We caught up with Jeff Kravitz, the lawyer representing Werbel in these cases in San Francisco Federal Court. He said a Sacramento judge had already ruled that no sensible customer would think there's real berries in Crunchberries -- which is bad for his case. But he also noted that a pair of government trademark lawyers, independently, questioned whether there was any fruit in the cereals he's taking to court -- which, he feels, is good for his case.

Kravitz noted that his cases are class-action suits -- meaning this, ostensibly, isn't about a big payday for Werbel, a fortysomething Contra Costa County resident the lawyer is pretty sure holds down gainful employment.

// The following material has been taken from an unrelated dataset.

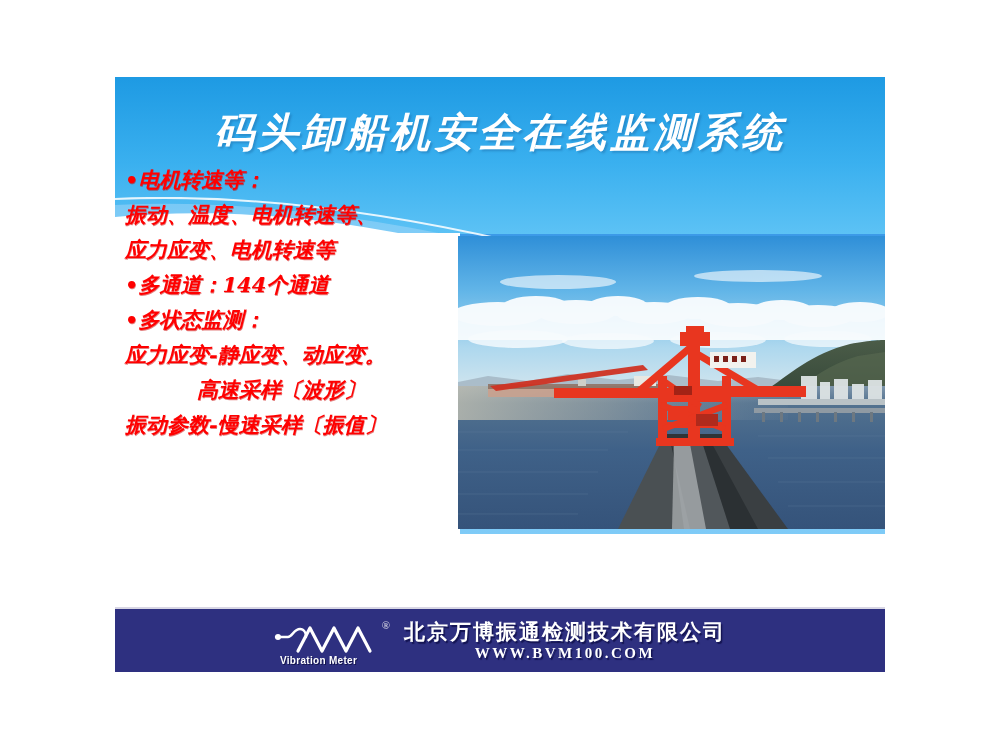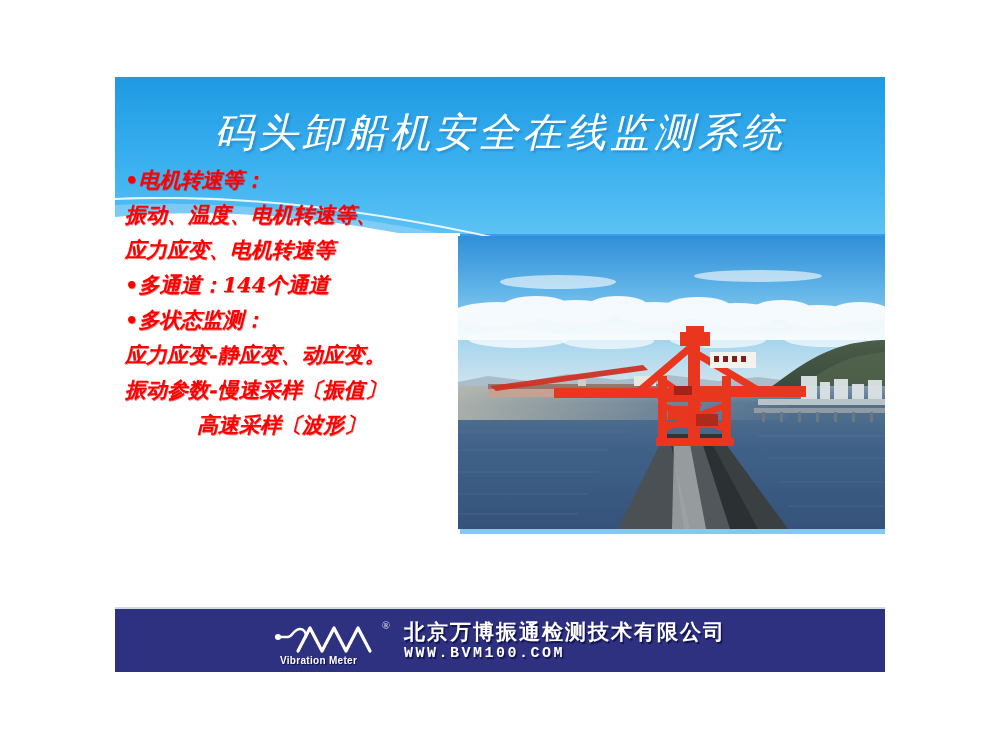"码头卸船机安全在线监测系统" .title { font-weight: normal -> bold }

This is, according the Kravitz, the first (two) times Werbel has filed suit against a major corporation; as our headline notes, Werbel is no serial litigant.

The lawyer claimed Froot Loops and other junk cereals have tried to pass themselves off as healthful foods for years, and states the companies have been deceptively marketing their products as nourishing and fruit-filled breakfasts to uneducated, lower-income folks (though his client, Werbel, is "educated."). If this case advances, Kravitz says he's confident many consumers will come out of the woodwork claiming they, too, were deceived into buying these cereals because they felt the terms "Froot Loops" and "Crunchberries" implied fruit was used in the products (though the lawyer admits "of course they should have read the ingredients.").

Naturally, if Werbel and Kravitz feel it's a misrepresentation for Froot Loops and Crunchberries to use these fruity monikers, we wondered what the lawyer thought about the most inapropos cereal name of them all: Grape-Nuts. That cereal contains wheat, malted barley, salt, and yeast. No grapes, no nuts. 

"That's news to me," notes the lawyer. "I thought there were nuts in that cereal."

Kravitz argued, in fact, that there must be nuts in Grape-Nuts (there aren't and there mustn't), before noting that he couldn't comment on that any further.

Sadly, we never got to ask him about Lucky Charms representing the product as a talismanic distributor of good fortune or Fruity Pebbles using that description for a food that contains neither fruit nor pebbles.